RealData#
- class scipy.odr.RealData(x, y=None, sx=None, sy=None, covx=None, covy=None, fix=None, meta=None)[source]#
- The data, with weightings as actual standard deviations and/or covariances. - Parameters:
- xarray_like
- Observed data for the independent variable of the regression 
- yarray_like, optional
- If array-like, observed data for the dependent variable of the regression. A scalar input implies that the model to be used on the data is implicit. 
- sxarray_like, optional
- Standard deviations of x. sx are standard deviations of x and are converted to weights by dividing 1.0 by their squares. 
- syarray_like, optional
- Standard deviations of y. sy are standard deviations of y and are converted to weights by dividing 1.0 by their squares. 
- covxarray_like, optional
- Covariance of x covx is an array of covariance matrices of x and are converted to weights by performing a matrix inversion on each observation’s covariance matrix. 

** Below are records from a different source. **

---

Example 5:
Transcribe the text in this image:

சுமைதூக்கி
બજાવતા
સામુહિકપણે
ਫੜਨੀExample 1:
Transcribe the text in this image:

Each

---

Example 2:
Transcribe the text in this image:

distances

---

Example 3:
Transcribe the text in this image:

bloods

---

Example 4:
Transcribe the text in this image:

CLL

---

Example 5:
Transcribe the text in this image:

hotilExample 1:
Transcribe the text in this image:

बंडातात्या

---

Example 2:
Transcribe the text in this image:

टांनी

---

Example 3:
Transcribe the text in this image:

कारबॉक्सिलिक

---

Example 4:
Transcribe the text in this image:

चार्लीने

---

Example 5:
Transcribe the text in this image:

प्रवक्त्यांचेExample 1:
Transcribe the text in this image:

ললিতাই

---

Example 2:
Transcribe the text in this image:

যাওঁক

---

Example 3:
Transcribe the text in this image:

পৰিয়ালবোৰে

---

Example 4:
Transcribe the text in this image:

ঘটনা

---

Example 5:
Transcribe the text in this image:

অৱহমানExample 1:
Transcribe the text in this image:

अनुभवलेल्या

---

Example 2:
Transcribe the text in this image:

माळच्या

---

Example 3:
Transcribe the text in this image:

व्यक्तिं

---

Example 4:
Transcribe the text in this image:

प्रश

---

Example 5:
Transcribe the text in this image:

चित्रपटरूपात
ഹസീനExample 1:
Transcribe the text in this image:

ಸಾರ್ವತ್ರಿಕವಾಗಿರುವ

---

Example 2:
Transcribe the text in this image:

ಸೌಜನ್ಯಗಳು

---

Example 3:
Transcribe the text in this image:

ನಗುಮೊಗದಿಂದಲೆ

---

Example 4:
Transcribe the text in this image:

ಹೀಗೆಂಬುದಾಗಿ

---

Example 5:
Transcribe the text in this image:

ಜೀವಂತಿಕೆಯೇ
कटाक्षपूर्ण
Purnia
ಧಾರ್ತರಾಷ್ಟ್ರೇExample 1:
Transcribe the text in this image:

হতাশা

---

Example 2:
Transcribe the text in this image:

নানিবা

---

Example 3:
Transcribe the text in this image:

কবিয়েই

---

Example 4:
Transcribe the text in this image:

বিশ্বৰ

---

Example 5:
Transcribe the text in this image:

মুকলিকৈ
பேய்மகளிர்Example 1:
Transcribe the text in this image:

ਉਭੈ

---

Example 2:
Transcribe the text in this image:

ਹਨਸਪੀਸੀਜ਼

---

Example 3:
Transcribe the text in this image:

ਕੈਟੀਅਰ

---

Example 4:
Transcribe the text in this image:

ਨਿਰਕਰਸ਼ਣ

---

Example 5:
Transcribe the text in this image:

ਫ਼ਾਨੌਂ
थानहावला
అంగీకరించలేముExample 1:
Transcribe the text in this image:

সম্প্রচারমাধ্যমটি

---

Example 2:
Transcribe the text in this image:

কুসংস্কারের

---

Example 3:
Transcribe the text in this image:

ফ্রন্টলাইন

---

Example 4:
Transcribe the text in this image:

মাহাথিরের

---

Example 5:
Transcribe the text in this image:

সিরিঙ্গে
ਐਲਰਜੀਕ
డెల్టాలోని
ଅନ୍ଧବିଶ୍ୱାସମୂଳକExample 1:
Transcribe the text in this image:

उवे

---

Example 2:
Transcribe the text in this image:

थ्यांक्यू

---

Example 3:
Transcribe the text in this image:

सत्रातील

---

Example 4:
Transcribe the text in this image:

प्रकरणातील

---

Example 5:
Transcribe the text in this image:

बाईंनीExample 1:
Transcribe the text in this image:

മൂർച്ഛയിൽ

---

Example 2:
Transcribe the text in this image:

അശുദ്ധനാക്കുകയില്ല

- covyarray_like, optional
- Covariance of y covy is an array of covariance matrices and are converted to weights by performing a matrix inversion on each observation’s covariance matrix. 
- fixarray_like, optional
- The argument and member fix is the same as Data.fix and ODR.ifixx: It is an array of integers with the same shape as x that determines which input observations are treated as fixed. One can use a sequence of length m (the dimensionality of the input observations) to fix some dimensions for all observations. A value of 0 fixes the observation, a value > 0 makes it free. 
- metadict, optional
- Free-form dictionary for metadata. 
 
 - Methods - set_meta(**kwds)- Update the metadata dictionary with the keywords and data provided by keywords. - Notes - The weights wd and we are computed from provided values as follows: - sx and sy are converted to weights by dividing 1.0 by their squares. For example, - wd = 1./np.power(`sx`, 2).- covx and covy are arrays of covariance matrices and are converted to weights by performing a matrix inversion on each observation’s covariance matrix. For example, - we[i] = np.linalg.inv(covy[i]).- These arguments follow the same structured argument conventions as wd and we only restricted by their natures: sx and sy can’t be rank-3, but covx and covy can be. - Only set either sx or covx (not both). Setting both will raise an exception. Same with sy and covy.